Adam derin bir nefes alıp: “Bu böyle olmayacak senin yüzünden günümü berbat etmeyeceğim.” diyerek hızlıca bir şeyler düşünmeye başladı. Sonra aklına mükemmel bir fikir gelmişçesine gülümsedi ve elindeki silahı Nyks’e verdi. “Vur onu yoksa buradaki bütün askerlere seni vurmaları için emir veririm. İnan bana buradan kurtulmana imkân yok.” dedi. Nyks kararlı ama oldukça sessiz bir şekilde: ”Onu vurmayacağım.” dedi. Adam sabrı kalmamışçasına sesini yükselterek: “Onu vuracaksın.” Dedi. Nyks ise aynı şekilde ona karşılık verdi. Bu birkaç kez daha böyle gitti. Sesler o kadar çok yükselmişti ki Artemis konuşulanların her kelimesinde korkudan titriyordu. Bu sırada arkadan da sesler yükselmeye başladı. Artık herkes tek bir ağızdan: ”Vur onu seni kahrolası yoksa ben seni vururum.” gibisinden çığlık atıyordu. Bir saniyeliğine herkes sustu. Nyks her şeyi göze alarak var gücü ile bağırdı: “ONU VURMAYACAĞIM!” Artık bütün fikri değişmişti hayata karşı. Bu çirkinliği nasıl olur da daha önceden fark edememişti. Bugüne kadar yaşadığı her şey bir saniyeliğine de olsa gözlerinin önünden geçti.

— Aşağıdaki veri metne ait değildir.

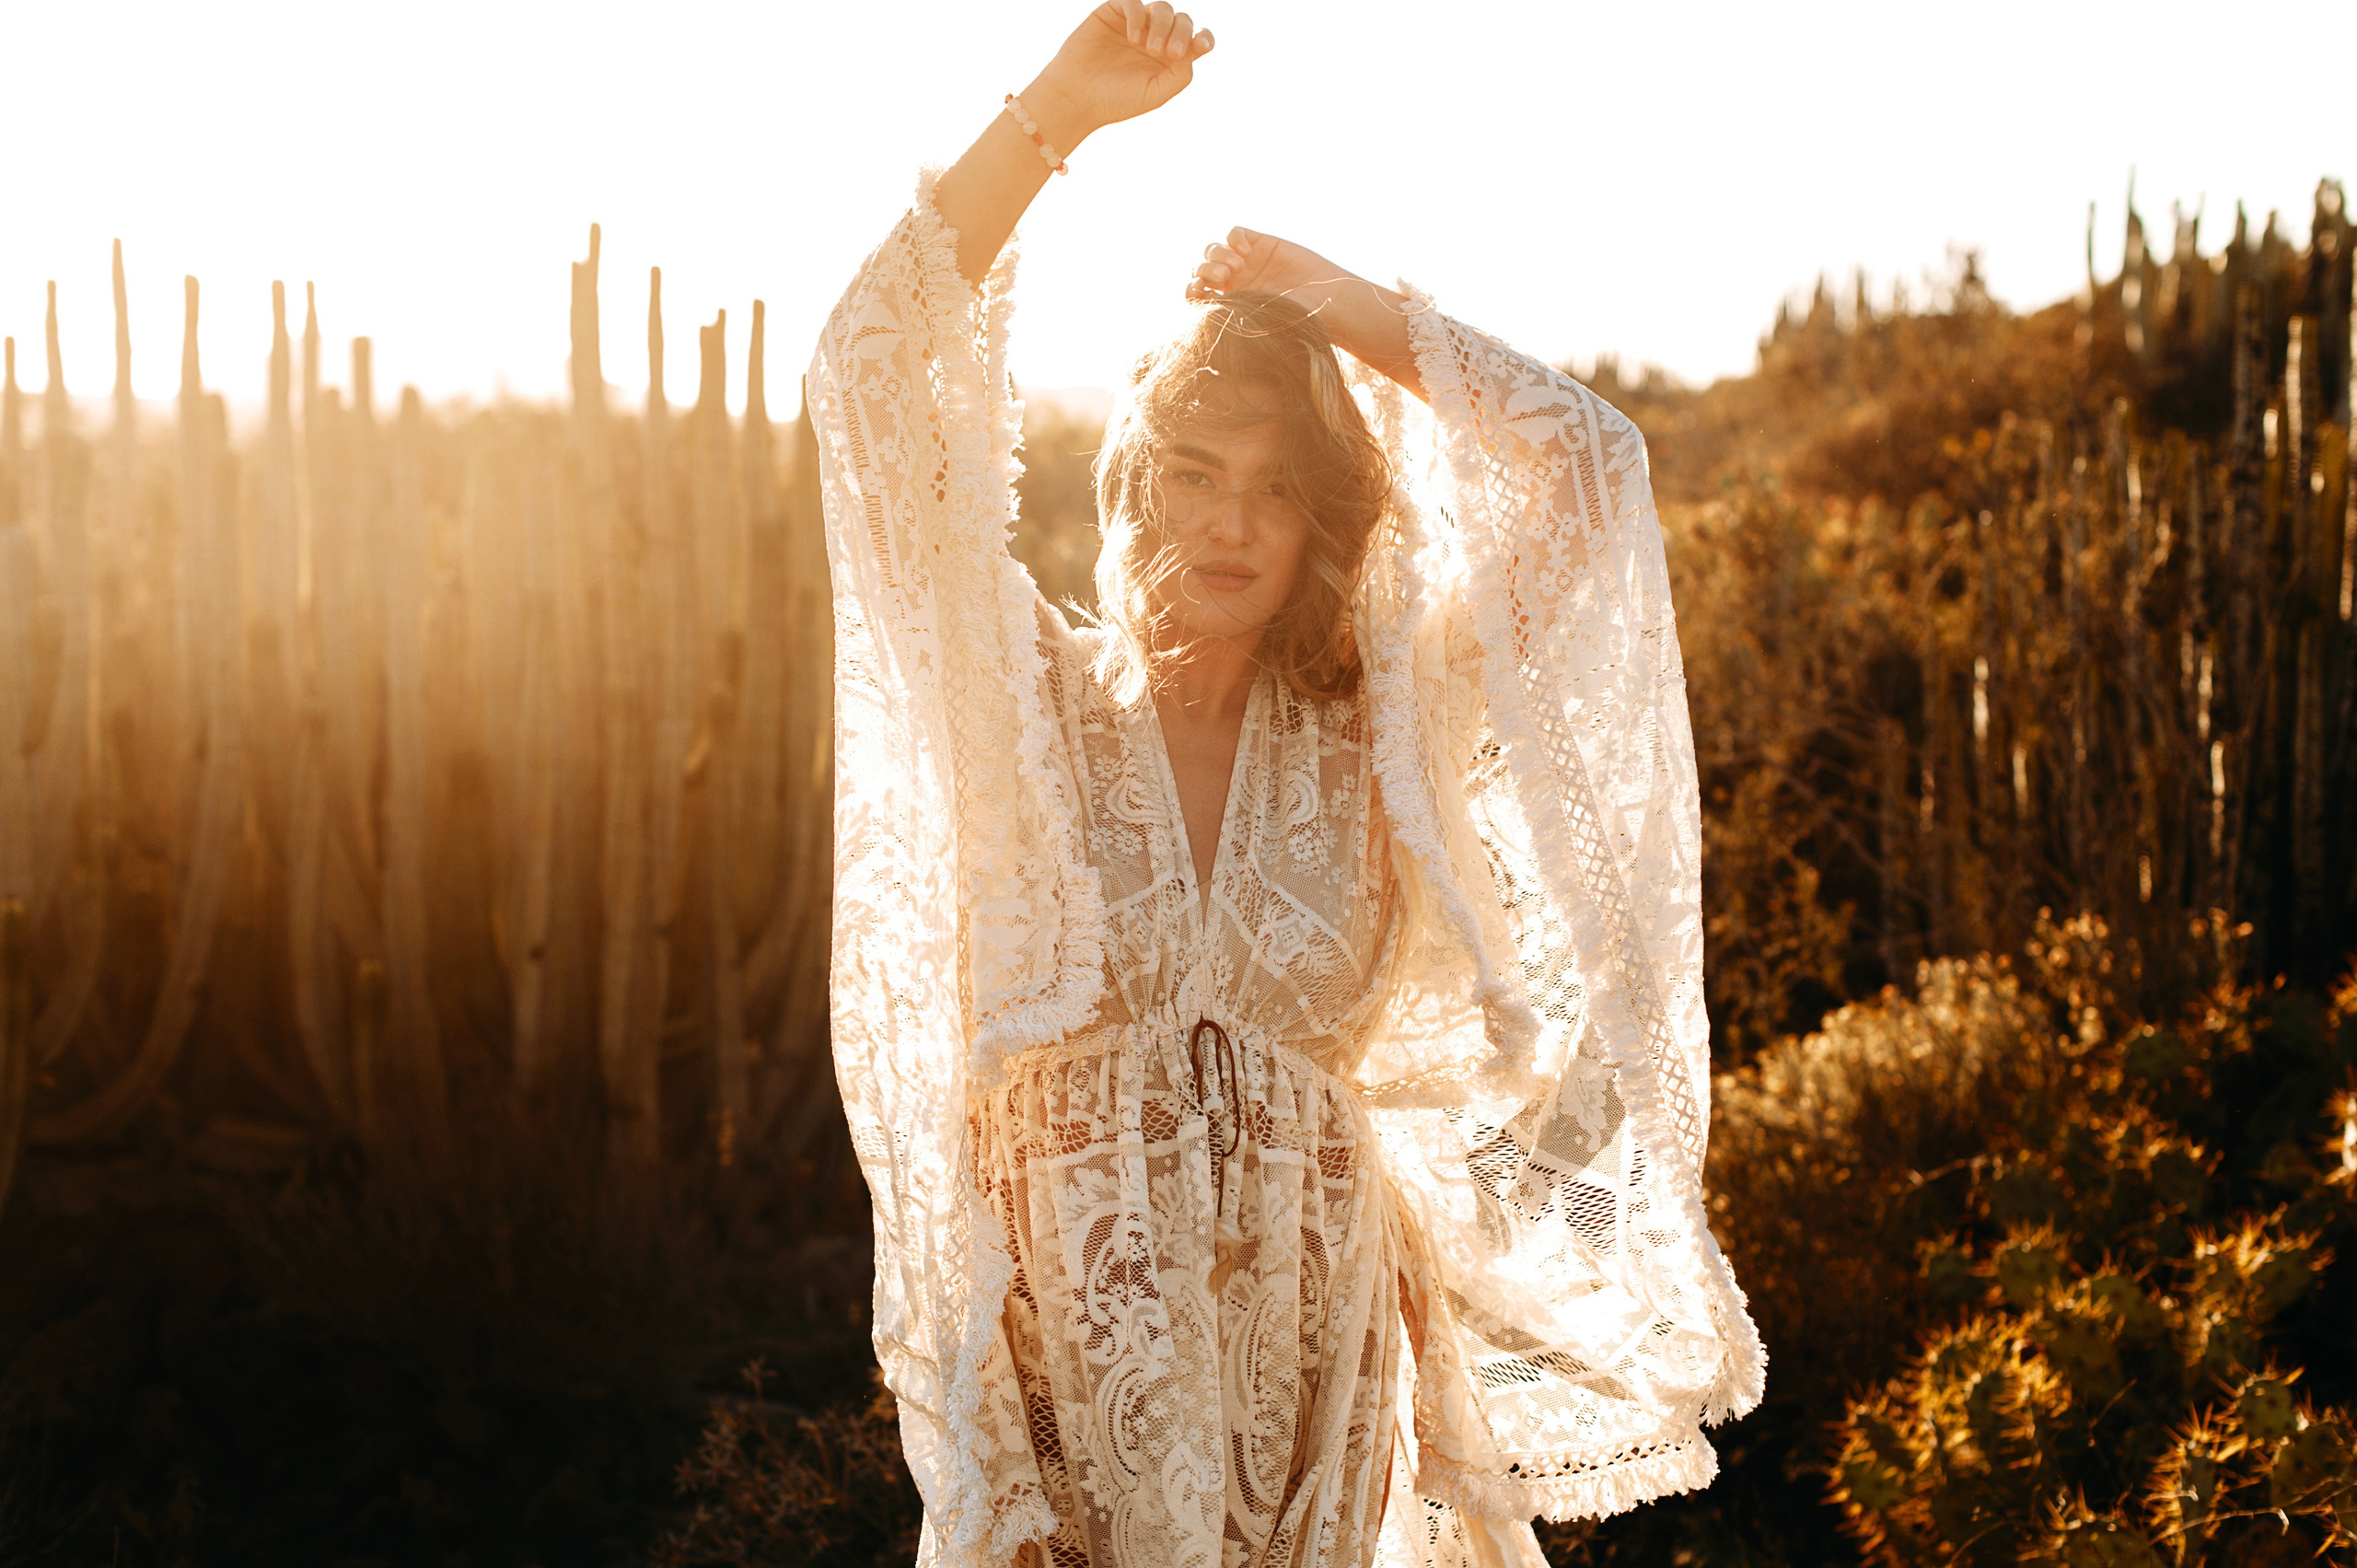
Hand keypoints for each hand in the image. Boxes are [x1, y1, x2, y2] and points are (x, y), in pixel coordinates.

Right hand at [1032, 2, 1214, 139]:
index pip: (1196, 39)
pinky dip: (1138, 16)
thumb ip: (1180, 74)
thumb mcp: (1155, 93)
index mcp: (1169, 59)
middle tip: (1169, 53)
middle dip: (1181, 33)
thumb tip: (1194, 49)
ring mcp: (1136, 24)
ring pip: (1162, 9)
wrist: (1077, 98)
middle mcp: (1156, 38)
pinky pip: (1133, 2)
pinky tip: (1133, 37)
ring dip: (1162, 25)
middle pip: (1182, 21)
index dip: (1204, 38)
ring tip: (1149, 48)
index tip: (1201, 46)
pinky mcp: (1114, 13)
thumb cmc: (1116, 100)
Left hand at [1188, 227, 1427, 400]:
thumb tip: (1207, 320)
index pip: (1197, 292)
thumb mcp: (1263, 323)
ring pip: (1214, 249)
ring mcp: (1248, 261)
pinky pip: (1235, 233)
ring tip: (1238, 266)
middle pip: (1202, 267)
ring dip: (1218, 254)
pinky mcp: (1263, 243)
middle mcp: (1235, 282)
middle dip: (1207, 269)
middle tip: (1226, 278)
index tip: (1201, 292)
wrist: (1329, 300)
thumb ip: (1237, 319)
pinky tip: (1247, 251)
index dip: (1192, 288)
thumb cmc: (1299, 319)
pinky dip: (1234, 238)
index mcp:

Sessizlik kendini korurken bir silah sesi bütün her şeyi bozdu. Küçük kız yerde kanlar içinde yatıyordu. Nyks o anın verdiği şokla donakaldı ve o hariç herkesin günü neşelenmişti. Artemis ise yırtık eski kıyafetleri ve cebinde mutluluğun fotoğrafıyla oracıkta öldü. Nyks farkındaydı ki mutluluk; sorgulamayı unutan, renksiz ve kirli bu yerde karanlığın her yeri sardığı o an kalan tek ışık, ay ışığı oracıktan uzaklaştı. Ve sonra bir silah sesi daha sağır etti kulakları.